**Study text:**
------------------------

Reputation: 8391
Is there a nice pythonic way of grouping a list into a list of lists where each of the inner lists contain only those elements that have the same projection, defined by the user as a function?
Example:
>>> x = [0, 1, 2, 3, 4, 5, 6, 7]
>>> groupby(x, projection=lambda e: e % 3)
[[0, 3, 6], [1, 4, 7], [2, 5]]
I don't care about the projection itself, just that if it is equal for some elements these must end up in the same sublist.
I'm basically looking for a python equivalent of the haskell function GHC.Exts.groupWith
:
Prelude> import GHC.Exts
Prelude GHC.Exts> groupWith (`mod` 3) [0..7]
[[0,3,6],[1,4,7],[2,5]]
Upvotes: 8
Views: 23924
Reputation: 31161
Here is one approach using compress
from itertools
:
from itertools import compress
import numpy as np
L = [i %3 for i in x]
[list(compress(x, np.array(L)==i)) for i in set(L)]
#[[0, 3, 6], [1, 4, 7], [2, 5]]
Upvotes: 1
Reputation: 1726
The itertools
module in the standard-library contains a groupby()
function that should do what you want.
Note that the input to groupby()
should be sorted by the group key to yield each group only once, but it's easy to use the same key function for sorting. So if your key function (projection) is looking at whether a number is even, it would look like this:
from itertools import groupby
x = [0, 1, 2, 3, 4, 5, 6, 7]
def projection(val):
return val % 3
x_sorted = sorted(x, key=projection)
x_grouped = [list(it) for k, it in groupby(x_sorted, projection)]
print(x_grouped)

------------------------

**Data:**
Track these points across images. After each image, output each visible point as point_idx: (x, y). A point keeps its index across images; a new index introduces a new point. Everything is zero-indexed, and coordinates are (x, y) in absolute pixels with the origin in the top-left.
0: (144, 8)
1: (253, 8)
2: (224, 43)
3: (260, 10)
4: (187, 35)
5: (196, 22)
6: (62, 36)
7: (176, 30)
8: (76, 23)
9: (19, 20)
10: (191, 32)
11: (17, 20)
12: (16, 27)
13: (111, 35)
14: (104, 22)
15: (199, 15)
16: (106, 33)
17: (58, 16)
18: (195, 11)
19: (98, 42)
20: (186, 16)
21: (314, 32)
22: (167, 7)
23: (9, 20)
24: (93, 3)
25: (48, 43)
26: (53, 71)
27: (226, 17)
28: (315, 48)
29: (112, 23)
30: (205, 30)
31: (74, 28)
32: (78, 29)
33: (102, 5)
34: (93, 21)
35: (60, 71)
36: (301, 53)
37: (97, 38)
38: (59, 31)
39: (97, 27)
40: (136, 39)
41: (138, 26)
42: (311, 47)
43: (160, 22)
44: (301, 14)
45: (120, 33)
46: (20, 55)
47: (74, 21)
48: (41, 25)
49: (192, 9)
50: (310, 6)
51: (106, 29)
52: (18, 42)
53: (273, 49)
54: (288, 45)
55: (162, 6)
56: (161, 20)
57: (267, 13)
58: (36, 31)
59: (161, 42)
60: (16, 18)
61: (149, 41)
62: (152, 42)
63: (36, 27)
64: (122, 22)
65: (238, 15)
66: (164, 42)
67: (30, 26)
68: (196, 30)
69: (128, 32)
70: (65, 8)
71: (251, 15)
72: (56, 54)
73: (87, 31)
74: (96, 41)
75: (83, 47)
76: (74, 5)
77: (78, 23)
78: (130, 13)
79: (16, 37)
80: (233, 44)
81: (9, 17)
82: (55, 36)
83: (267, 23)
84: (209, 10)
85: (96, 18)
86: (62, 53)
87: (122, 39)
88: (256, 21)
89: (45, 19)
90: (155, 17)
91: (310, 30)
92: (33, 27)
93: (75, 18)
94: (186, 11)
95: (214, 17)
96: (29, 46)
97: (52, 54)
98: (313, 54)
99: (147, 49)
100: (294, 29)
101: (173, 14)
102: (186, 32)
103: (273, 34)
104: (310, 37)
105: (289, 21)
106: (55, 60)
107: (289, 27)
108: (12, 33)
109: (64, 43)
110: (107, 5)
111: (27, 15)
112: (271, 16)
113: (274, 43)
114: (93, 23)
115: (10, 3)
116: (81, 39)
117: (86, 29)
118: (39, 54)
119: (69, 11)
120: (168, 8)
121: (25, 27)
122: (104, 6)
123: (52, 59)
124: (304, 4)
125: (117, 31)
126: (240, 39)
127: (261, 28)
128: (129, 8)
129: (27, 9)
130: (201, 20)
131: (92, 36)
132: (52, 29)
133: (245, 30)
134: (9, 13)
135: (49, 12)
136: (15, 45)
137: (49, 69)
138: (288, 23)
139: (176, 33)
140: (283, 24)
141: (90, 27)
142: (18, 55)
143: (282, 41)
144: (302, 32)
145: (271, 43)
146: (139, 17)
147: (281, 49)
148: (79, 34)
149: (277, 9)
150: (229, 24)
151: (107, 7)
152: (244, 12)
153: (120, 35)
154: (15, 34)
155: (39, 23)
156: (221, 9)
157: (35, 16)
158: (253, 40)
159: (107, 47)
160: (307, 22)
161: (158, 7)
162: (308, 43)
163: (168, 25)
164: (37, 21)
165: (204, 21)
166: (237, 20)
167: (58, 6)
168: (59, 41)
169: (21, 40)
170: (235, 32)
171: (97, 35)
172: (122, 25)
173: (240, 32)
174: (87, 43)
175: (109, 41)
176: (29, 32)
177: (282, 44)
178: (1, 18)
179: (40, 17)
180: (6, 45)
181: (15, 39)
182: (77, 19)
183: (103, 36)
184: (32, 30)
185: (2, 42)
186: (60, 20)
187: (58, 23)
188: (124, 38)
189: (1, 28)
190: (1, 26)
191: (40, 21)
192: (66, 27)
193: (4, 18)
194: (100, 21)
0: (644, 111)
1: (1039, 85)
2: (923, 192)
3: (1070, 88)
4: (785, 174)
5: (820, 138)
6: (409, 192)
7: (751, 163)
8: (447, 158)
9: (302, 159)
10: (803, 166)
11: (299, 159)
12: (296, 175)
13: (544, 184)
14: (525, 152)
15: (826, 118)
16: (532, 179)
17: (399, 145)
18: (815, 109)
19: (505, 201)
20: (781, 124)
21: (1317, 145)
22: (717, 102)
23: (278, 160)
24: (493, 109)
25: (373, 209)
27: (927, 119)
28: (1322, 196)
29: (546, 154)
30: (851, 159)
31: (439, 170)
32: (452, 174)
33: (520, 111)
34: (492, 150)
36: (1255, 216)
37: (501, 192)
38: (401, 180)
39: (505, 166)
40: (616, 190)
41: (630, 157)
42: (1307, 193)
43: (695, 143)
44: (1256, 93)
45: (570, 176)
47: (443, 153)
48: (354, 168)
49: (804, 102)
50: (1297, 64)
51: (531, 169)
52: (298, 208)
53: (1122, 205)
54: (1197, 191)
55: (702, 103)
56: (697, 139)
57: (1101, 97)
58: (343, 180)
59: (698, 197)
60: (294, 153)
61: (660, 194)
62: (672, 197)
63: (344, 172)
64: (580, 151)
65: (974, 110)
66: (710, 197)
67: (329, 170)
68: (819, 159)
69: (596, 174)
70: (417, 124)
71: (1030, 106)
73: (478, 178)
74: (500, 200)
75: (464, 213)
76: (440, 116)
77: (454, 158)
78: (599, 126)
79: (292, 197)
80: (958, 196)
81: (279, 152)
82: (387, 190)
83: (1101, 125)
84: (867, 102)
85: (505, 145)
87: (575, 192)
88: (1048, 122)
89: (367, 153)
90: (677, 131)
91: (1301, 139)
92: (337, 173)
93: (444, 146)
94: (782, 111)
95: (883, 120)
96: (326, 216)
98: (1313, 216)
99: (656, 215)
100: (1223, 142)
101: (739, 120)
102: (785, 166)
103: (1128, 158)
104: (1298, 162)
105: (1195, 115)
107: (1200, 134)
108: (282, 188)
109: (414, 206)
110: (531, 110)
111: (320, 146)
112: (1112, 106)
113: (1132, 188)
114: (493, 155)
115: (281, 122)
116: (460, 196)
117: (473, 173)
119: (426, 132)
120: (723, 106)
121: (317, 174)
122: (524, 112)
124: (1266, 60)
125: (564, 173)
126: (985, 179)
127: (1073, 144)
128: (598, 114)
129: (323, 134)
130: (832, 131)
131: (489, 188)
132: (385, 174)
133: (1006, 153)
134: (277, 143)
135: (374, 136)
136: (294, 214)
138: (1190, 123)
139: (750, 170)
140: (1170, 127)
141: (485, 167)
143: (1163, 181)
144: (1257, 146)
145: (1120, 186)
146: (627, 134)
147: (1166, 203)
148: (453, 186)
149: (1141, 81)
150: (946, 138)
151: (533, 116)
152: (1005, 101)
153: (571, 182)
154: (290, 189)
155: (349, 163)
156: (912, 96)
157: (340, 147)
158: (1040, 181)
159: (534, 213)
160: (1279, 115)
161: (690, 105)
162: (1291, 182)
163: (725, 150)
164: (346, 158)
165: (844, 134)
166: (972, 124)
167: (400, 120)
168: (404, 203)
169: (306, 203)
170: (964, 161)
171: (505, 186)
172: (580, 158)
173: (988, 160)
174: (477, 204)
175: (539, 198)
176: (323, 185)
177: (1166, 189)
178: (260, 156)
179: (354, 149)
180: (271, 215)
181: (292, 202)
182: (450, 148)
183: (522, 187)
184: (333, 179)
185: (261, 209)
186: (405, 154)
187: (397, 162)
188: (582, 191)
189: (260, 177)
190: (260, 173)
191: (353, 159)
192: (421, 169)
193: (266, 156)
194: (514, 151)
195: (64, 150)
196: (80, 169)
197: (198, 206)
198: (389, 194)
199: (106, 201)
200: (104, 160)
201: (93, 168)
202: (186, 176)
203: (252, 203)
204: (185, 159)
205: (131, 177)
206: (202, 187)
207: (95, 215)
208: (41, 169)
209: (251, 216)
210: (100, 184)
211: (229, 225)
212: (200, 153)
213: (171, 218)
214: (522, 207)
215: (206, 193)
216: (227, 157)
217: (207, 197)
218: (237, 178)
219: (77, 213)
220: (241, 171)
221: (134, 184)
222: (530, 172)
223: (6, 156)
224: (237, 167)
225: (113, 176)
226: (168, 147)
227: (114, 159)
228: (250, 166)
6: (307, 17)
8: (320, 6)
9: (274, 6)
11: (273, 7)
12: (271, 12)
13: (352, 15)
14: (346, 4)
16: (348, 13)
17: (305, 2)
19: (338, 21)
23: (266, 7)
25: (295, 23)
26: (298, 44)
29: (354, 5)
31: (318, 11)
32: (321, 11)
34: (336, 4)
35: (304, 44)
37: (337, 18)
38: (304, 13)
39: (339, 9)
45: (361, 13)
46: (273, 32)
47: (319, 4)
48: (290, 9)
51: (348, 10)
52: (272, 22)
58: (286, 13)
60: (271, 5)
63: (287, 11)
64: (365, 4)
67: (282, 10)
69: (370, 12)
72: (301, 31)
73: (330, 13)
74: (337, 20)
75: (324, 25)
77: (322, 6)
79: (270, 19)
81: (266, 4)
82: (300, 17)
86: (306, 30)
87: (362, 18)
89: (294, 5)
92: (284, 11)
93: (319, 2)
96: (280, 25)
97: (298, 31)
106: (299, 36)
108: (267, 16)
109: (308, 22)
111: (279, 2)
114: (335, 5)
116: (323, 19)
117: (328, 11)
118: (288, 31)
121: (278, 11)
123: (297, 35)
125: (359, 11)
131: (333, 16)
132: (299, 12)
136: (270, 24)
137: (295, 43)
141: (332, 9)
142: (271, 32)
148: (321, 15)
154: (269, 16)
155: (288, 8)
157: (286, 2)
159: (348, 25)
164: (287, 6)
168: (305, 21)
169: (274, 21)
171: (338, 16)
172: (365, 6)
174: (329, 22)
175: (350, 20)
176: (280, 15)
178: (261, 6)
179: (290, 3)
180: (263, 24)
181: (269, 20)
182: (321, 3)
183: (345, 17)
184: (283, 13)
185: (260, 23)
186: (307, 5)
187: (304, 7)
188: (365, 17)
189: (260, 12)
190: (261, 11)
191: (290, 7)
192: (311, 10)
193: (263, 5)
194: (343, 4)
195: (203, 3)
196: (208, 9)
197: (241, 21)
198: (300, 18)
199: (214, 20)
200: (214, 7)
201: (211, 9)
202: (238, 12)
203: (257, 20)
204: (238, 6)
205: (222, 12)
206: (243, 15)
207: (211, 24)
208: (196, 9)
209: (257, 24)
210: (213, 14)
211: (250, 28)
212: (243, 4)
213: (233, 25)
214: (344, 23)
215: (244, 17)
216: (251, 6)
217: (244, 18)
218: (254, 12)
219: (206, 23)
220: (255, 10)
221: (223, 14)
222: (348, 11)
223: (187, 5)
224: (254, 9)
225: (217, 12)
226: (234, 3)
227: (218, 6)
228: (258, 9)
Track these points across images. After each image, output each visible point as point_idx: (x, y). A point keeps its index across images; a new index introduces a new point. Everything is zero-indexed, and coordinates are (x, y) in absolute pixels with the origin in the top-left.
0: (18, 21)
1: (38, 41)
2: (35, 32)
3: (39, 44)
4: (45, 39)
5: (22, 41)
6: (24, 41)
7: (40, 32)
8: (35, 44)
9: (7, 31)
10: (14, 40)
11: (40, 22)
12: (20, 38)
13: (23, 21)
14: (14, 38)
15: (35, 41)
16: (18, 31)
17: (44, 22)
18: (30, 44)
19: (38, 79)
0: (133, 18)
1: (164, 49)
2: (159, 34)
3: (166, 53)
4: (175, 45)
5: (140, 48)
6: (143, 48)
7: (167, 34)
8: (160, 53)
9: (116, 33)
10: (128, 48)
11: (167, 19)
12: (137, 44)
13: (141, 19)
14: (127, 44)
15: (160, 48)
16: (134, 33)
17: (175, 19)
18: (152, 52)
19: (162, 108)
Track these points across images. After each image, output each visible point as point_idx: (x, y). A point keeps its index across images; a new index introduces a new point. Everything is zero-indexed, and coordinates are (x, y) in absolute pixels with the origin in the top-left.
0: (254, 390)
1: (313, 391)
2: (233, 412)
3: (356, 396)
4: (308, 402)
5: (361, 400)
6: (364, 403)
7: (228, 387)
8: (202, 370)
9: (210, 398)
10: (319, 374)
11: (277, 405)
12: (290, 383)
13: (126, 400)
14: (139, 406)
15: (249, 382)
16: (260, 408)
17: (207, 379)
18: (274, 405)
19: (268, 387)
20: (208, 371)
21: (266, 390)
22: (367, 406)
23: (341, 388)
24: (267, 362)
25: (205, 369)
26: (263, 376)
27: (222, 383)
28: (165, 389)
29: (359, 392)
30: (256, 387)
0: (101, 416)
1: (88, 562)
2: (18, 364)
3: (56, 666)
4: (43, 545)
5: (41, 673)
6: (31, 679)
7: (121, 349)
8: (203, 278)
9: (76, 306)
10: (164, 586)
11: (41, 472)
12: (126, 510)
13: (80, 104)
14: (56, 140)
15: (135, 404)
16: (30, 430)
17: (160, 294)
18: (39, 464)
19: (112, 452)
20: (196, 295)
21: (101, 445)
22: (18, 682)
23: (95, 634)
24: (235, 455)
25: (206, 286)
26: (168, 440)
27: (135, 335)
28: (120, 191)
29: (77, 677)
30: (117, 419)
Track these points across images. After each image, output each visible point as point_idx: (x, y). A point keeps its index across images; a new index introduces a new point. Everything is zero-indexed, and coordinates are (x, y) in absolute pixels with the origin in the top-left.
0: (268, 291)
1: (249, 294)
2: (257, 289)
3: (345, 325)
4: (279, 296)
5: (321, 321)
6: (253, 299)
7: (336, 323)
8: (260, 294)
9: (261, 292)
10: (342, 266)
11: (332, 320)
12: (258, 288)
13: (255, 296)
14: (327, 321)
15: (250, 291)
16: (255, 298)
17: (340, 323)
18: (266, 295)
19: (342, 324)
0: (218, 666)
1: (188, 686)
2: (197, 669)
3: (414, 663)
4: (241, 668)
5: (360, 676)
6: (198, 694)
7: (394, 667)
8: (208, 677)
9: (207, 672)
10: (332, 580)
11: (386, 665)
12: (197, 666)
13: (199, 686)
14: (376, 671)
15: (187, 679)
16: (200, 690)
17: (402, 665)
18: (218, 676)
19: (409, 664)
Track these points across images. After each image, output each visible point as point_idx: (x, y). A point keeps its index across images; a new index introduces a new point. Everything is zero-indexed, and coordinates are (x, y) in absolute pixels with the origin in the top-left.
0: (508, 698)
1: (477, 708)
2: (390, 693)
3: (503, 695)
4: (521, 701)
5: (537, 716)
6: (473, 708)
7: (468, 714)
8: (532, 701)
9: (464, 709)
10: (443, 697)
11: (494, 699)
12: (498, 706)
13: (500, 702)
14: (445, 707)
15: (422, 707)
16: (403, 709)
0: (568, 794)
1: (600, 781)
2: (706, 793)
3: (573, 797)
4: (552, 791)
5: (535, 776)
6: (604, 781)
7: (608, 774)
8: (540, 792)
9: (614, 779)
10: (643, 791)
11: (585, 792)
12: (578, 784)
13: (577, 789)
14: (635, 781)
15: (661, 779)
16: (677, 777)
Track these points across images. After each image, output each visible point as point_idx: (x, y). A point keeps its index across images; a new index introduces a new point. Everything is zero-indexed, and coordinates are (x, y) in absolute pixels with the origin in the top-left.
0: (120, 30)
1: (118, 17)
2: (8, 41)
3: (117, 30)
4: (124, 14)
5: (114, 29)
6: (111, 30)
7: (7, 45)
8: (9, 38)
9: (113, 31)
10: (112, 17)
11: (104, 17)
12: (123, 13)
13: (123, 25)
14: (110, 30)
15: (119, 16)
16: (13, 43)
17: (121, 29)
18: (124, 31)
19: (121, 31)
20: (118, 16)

------------------------

**Activity:** Carry on the forum thread about grouping a Python list by a key function, starting right after its last line.

**Response:**
[[0, 3, 6], [1, 4, 7], [2, 5]]
Note that while this version only uses standard Python features, if you are dealing with more than maybe 100.000 values, you should look into pandas (see @ayhan's answer)
Upvotes: 15
Reputation:
A pandas version would be like this:
import pandas as pd
x = [0, 1, 2, 3, 4, 5, 6, 7]
pd.Series(x).groupby(lambda t: t%3).groups
Out[13]: {0: [0, 3, 6], 1: [1, 4, 7], 2: [2, 5]}
Or
pd.Series(x).groupby(lambda t: t%3).groups.values()
Out[32]: dict_values([[0, 3, 6], [1, 4, 7], [2, 5]])
Upvotes: 3
Reputation: 36013
No need to sort.
from collections import defaultdict
def groupby(iterable, projection):
result = defaultdict(list)
for item in iterable:
result[projection(item)].append(item)
return result
x = [0, 1, 2, 3, 4, 5, 6, 7]
groups = groupby(x, projection=lambda e: e % 3)
print groups
print groups[0]
Output:
defaultdict(<type 'list'>, {0: [0, 3, 6], 1: [1, 4, 7], 2: [2, 5]})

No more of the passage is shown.